Я привстала опять, чтобы попытаться погасить набирающий силу скандал, который мало того что был безобразным сам по себе, но и мог иметь бог знает какие последствия для его участников. Здоровье Лиды в данный момент было очень хрупкое, а Лиля беременна, и чувствовалось, что нервы у нее на пределе. Но мое вполне невинное движение только ухудшило дело, скандал разгорелся еще пуще и обратился против меня. Когда я привстала, Лида повела в мою сторону рукой:
— Ты, Женечка, сиди. Ты-то здесь своя, родная, а эта шалава пусть уходит!
— Ага! Значит, эта пролаза Женька своя, а я с пузом, в котором ребенок Павла уже вовсю ножками сучит, чужая! И я, стало быть, шалава, а твоя драгоценная Женечка вся из себя порядочная и хорошая. А чего ж тогда твой Пашка от нее, порядочной, ко мне, непорядочной, в постель бегал, а? Не знаешь? А я тебе скажу. Женька и не любила его никогда, только корчила из себя добродетельную жену и мать. А сама все в облаках витала да книжки дурацкие читала. А я баба простая, нормальная, дают — беру. А чего не взять-то? Мужик красавец, и в постели будь здоров, и на деньги не жмотничал, как раз по мне. А Женька дурында, со своими книжками да всякими принципами и не разглядела, что мы у нее под носом любовь давно крутим!
Лида ошеломленно молчала и слабо поводила головой, словно воротничок черной блузки натирал шею. Я попробовала утихомирить Лильку:
— Лиля, помолчи, я прошу тебя!
— Раньше надо было просить, голубушка, раньше, когда ты еще его женой была. Да только я тебе никогда бы его не отдала, хоть на коленях передо мной ползай, хоть плачь в три ручья. Хватит с тебя, что ты его бывшая жена. Да с тобой и бывшей до сих пор считаются больше, чем со мной. Лида ни во что меня не ставит. Даже следователь мной не интересовался, а вдруг бы я знала чего, так нет. Как будто и нет меня вовсе. Только ты да ты, тоже мне сокровище какое! Да я, если хочешь знать, в тысячу раз лучше тебя, и умнее, и красивее. Да, красивее!

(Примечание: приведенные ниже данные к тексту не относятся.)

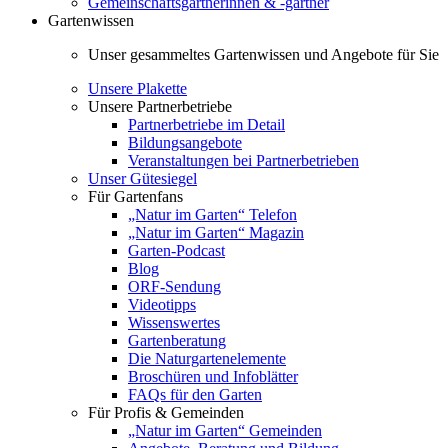
Gemeinschaftsgärtnerinnen & -gärtner
Gartenwissen
Unser gesammeltes Gartenwissen und Angebote für Sie
Unsere Plakette
Unsere Partnerbetriebe
Partnerbetriebe im Detail
Bildungsangebote
Veranstaltungen bei Partnerbetrieben
Unser Gütesiegel
Für Gartenfans
„Natur im Garten“ Telefon
„Natur im Garten“ Magazin
Garten-Podcast
Blog
ORF-Sendung
Videotipps
Wissenswertes
Gartenberatung
Die Naturgartenelemente
Broschüren und Infoblätter
FAQs für den Garten
Für Profis & Gemeinden
„Natur im Garten“ Gemeinden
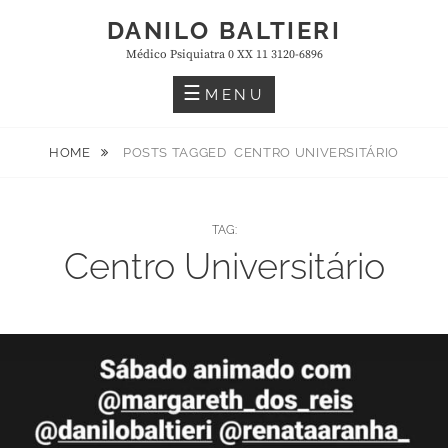
Skip
DANILO BALTIERI
to
Médico Psiquiatra 0 XX 11 3120-6896
content
MENU
HOME
POSTS TAGGED
CENTRO UNIVERSITÁRIO
TAG:
Centro Universitário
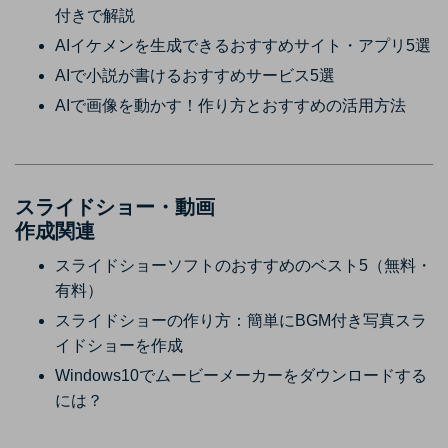
付きで解説
AIイケメンを生成できるおすすめサイト・アプリ5選
AIで小説が書けるおすすめサービス5選
AIで画像を動かす！作り方とおすすめの活用方法
スライドショー・動画
作成関連
スライドショーソフトのおすすめのベスト5（無料・
有料）
スライドショーの作り方：簡単にBGM付き写真スラ
イドショーを作成
Windows10でムービーメーカーをダウンロードする
には？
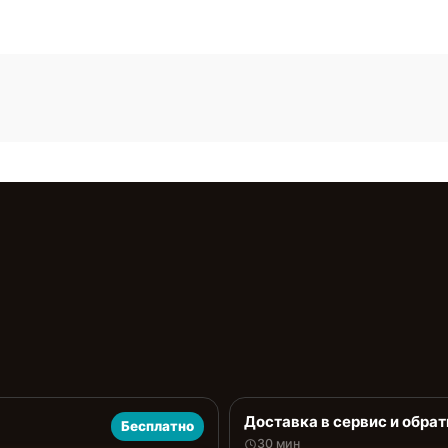
Доставка в сервис и обрат
Бесплатно
30 мин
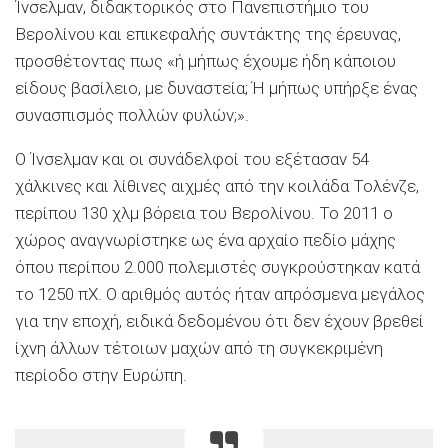
Ίνσελμαν, διδακτορικός στο Πανεπιστήμιο του
Βερολίνου και επικεφαλής συντάκτης της έρευνας,
προσθέτοντας πως «ή μήπως έχουμε ήδη κάποιου
είδους βασίλειο, με δυναστεία; Ή μήπως υπήρξε ένας
συνασπισμός πολλών φυλών;».
Ο Ίνσελμαν και οι συνάδελφοί του εξέτασαν 54
χάλκινες και λίθινες αιχμές από την κοιλάδα Τολένζε,
περίπου 130 χλμ βόρεια του Βερολίνου. Το 2011 ο
χώρος αναγνωρίστηκε ως ένα αρχαίο πεδίο μάχης
όπου περίπου 2.000 πολεμιστές συγκρούστηκαν κατά
το 1250 πΧ. Ο αριθμός αυτός ήταν απρόσμενα μεγάλος
για την εποχή, ειδικά δεδομένου ότι δεν έχουν βρεθεί
ίχνη άλλων τέτοιων μαχών από τη συγκεκριμένη
περίοδο στην Ευρώπη.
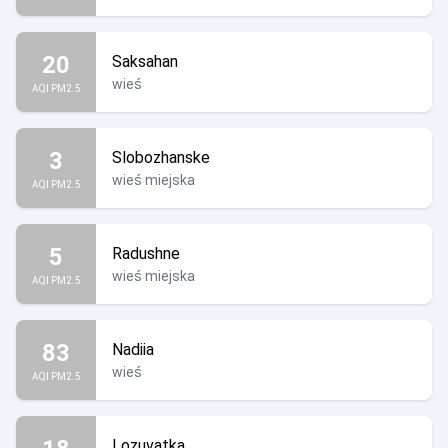
20
Saksahan
wieś
AQI PM2.5
3
Slobozhanske
wieś miejska
AQI PM2.5
5
Radushne
wieś miejska
AQI PM2.5
83
Nadiia
wieś
AQI PM2.5
Lozuvatka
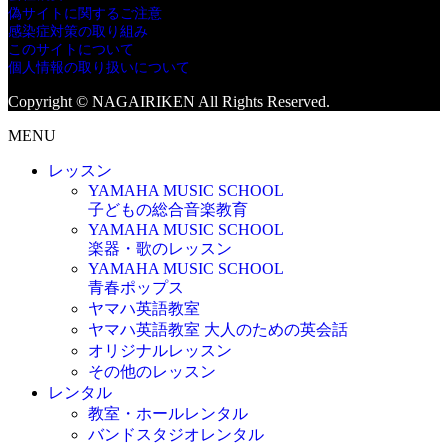
偽サイトに関するご注意
感染症対策の取り組み
このサイトについて
個人情報の取り扱いについて
Copyright © NAGAIRIKEN All Rights Reserved.
MENU
レッスン
YAMAHA MUSIC SCHOOL
子どもの総合音楽教育
YAMAHA MUSIC SCHOOL
楽器・歌のレッスン
YAMAHA MUSIC SCHOOL
青春ポップス
ヤマハ英語教室
ヤマハ英語教室 大人のための英会話
オリジナルレッスン
その他のレッスン
レンタル
教室・ホールレンタル
バンドスタジオレンタル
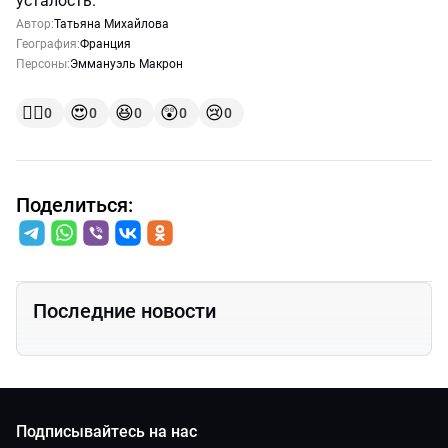
усталость.
Автор:
Татьяна Михайлова
География:
Франция
Персоны:
Эммануэль Макрон
👍🏻
😍
😆
😲
😢
0
0
0
0
0
Поделиться:
Последние новости
Подписывайтесь на нас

Выпалив все это, Лилька расплакалась и выбежала из квартиры. Эта гадкая сцена произвела на всех удручающее впечатление. Только Тамара явно получила удовольствие. Глаза ее так и посверкивали, и смотрела она на меня с вызовом: что, мол, получила?! Я задержалась еще ненадолго, чтобы не столкнуться ненароком с Лилькой. Этот ее неожиданный выплеск эмоций, хотя и был мне понятен, тем не менее поставил точку в наших многолетних отношениях. Нервы и у меня не железные, хватит! Я не желала ее больше видеть. Но нужно было успокоить Лиду. Впрочем, говорить мне ничего не пришлось.
— Жень, ты даже не думай, ребенок у нее не от Павла. Она могла залететь от кого угодно, чтобы только его окрутить. Она же всегда на него зарилась, я не слепая, все видела.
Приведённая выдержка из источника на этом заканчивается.